2527 - Prediction of Oligometastatic Disease from Breast Cancer Using Next Generation Sequencing Genomics
Presenter(s)
P. J. Young1, A. R. Choi1, J. Hunting2, S. P. Ormond2, Y. Wang3, E. H. Douglas2, K. C. Ansley2, C. K. Cramer1, W. Li4, C. T. Whitlow5, F. Xing6, D. R. Soto-Pantoja6, J. Ruiz2, and M. D. Chan1; 1Department of Radiation Oncology, Wake Forest University School of Medicine, Winston-Salem, NC, 2Department of Internal Medicine, Section of Hematology and Oncology, Wake Forest University School of Medicine, Winston-Salem, NC, 3Department of Molecular and Cellular Bioscience, Wake Forest University School of Medicine, Winston-Salem, NC, 4Department of Pathology, Wake Forest University School of Medicine, Winston-Salem, NC, 5Department of Radiology, Wake Forest University School of Medicine, Winston-Salem, NC, 6Department of Cancer Biology, Wake Forest University School of Medicine, Winston-Salem, NC
Materials/Methods: Patients with breast cancer and metastatic disease who underwent next generation sequencing (NGS) were identified from electronic medical records. All NGS in the cohort was performed using FoundationOne. Oligometastatic disease was defined as patients having =5 metastases without diffuse involvement of a single organ. Widespread disease was any spread beyond oligometastatic. Fisher exact test was used to identify mutations discovered on NGS to be statistically associated (p<0.1) with either oligometastatic or widespread disease. A score of +1 was assigned for every mutation present associated with oligometastatic disease, and -1 was assigned for mutations associated with widespread disease. Patient scores were summed to create a risk score to predict oligometastatic disease, and scores were correlated to the likelihood of having oligometastatic disease on imaging. For patients with oligometastatic disease, a competing risk analysis was done to determine the cumulative incidence of oligometastatic progression accounting for the potential competing risks of widespread progression of extracranial disease or death. Cox regression was used to determine association between oligometastatic risk score and oligometastatic progression.
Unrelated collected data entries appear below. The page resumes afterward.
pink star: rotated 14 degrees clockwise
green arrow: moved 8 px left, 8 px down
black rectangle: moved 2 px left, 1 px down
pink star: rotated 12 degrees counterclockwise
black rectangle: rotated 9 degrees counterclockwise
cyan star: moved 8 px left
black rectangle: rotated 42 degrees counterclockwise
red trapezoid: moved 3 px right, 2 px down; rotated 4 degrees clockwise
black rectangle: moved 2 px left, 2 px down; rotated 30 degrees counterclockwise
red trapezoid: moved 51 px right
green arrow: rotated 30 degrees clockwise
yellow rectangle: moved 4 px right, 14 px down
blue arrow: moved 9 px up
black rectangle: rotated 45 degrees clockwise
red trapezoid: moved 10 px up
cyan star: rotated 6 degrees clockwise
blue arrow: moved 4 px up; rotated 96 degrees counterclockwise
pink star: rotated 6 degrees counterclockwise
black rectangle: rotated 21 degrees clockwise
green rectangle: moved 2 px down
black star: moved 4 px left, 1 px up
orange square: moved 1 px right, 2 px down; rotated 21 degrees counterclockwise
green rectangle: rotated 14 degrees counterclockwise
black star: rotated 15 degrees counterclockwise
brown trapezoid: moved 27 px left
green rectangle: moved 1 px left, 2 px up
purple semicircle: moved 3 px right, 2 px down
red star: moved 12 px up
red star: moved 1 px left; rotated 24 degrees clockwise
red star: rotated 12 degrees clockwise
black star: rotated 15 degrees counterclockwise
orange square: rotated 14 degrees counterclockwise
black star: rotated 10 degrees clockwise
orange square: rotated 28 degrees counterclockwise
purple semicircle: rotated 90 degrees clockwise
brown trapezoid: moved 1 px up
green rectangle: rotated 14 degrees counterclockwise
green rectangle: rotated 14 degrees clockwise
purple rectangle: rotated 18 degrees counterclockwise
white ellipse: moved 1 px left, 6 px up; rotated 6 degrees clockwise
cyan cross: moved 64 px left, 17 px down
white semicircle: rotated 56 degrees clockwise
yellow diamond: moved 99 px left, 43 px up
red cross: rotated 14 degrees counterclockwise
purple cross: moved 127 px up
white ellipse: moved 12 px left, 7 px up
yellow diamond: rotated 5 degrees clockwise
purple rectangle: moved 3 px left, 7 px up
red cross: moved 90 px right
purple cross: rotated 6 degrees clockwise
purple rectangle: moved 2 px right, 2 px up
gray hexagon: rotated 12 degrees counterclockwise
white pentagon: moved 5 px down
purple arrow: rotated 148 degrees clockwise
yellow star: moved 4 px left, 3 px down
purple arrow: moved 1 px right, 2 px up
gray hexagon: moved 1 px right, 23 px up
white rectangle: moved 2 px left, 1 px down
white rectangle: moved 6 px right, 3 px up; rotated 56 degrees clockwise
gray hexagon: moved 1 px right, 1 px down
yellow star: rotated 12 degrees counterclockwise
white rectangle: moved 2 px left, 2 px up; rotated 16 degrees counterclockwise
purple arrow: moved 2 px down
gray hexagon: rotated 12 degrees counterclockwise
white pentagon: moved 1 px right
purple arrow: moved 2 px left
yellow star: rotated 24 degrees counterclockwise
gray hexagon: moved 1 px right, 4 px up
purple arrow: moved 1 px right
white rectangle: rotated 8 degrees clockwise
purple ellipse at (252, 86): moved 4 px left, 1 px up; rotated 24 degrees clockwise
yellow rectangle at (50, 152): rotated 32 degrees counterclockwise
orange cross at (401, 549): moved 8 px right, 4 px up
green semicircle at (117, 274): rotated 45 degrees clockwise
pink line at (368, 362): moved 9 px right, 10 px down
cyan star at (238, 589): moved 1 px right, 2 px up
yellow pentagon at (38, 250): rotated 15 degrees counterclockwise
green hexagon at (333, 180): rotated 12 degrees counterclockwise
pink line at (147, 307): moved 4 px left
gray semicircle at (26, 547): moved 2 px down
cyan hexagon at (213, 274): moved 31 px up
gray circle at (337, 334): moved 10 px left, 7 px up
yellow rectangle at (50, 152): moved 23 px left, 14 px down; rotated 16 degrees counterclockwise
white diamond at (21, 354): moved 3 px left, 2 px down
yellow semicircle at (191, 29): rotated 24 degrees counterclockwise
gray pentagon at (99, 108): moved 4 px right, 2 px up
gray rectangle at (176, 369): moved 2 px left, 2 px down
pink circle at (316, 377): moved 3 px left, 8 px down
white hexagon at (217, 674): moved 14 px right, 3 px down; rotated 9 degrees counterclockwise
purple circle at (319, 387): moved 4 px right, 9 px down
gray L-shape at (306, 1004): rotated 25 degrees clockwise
Results: A total of 87 patients with metastatic breast cancer were included in the study, of which 37 (43%) had oligometastatic disease. Among the standard panel of 324 tested genes, 12 genes were identified as showing some association with oligometastatic disease (p < 0.1). Among these genes, two were associated with not having oligometastatic disease (PIK3CA and ZNF703), whereas the other 10 (CDH1, EPHA3, ERBB3, FAM123B, FAT1, JAK1, LRP1B, MAP2K4, MED12, and PTEN) were associated with having oligometastatic disease. Among these 12 genes, MAP2K4 was the best predictor of oligometastatic disease, with all participants with this gene (5/87) also having oligometastatic disease (p=0.01). The competing risk analysis found that a 3-level oligometastatic risk score was significantly associated with the likelihood of oligometastatic progression based on the Wald Chi-square test (p=0.0003). Patients with positive, neutral and negative risk scores for oligometastatic disease had a cumulative 24-month incidence of oligometastatic progression of 100%, 20% and 25%, respectively (p=.008 from competing risk model). Similar findings were seen for the time to widespread progression, where patients with positive, neutral and negative risk scores had a cumulative 24-month incidence of widespread progression of 50%, 7%, and 20%, respectively (p<0.001).
Conclusion: NGS was able to classify patients according to their risk of having oligometastatic disease and this score was able to identify patients with oligometastatic progression.